**Collected data:**

※ ※ ※

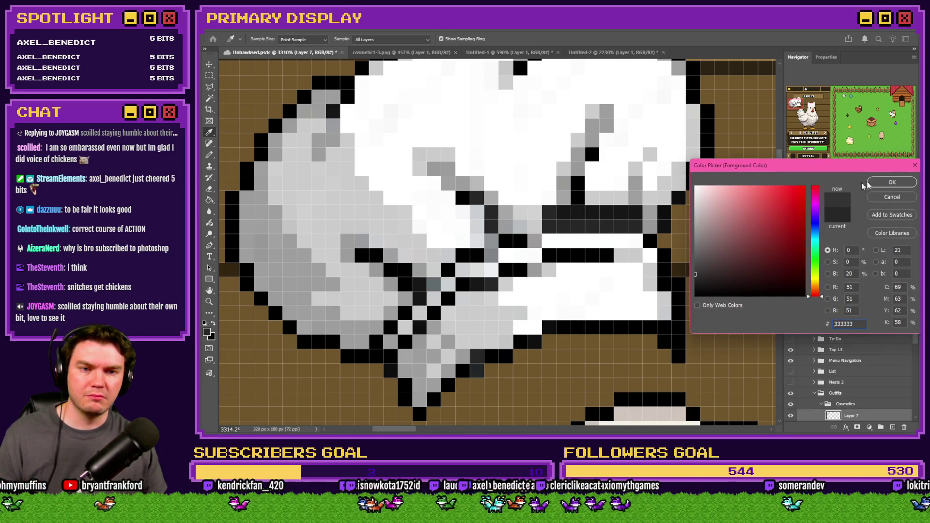
left_click(872, 183)
key("g")
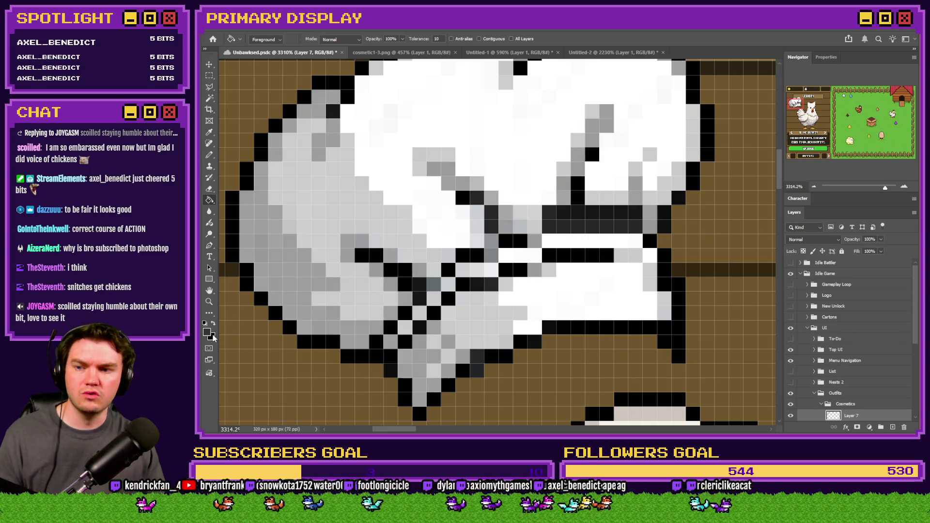
key("i")
left_click(207, 333)
left_click(696, 255)
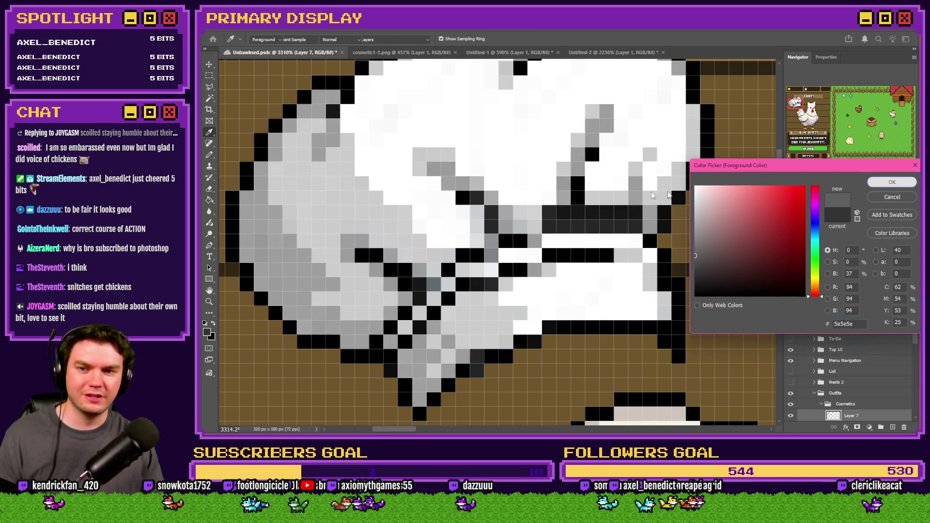
key("Return")
Set the foreground to 8c8c8c and recolour the hat's light-grey pixels with it.
key("alt+BackSpace")
left_click(208, 333)
type("8c8c8c")
key("Return")
key("g")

※ ※ ※

**Exercise aim:**
All pictures are to be dropped, and the records above returned exactly.

**Worked solution:**
left_click(872, 183)
key("g")
key("i")
left_click(207, 333)
left_click(696, 255)
key("Return")
Set the foreground to 8c8c8c and recolour the hat's light-grey pixels with it.
key("alt+BackSpace")
left_click(208, 333)
type("8c8c8c")
key("Return")
key("g")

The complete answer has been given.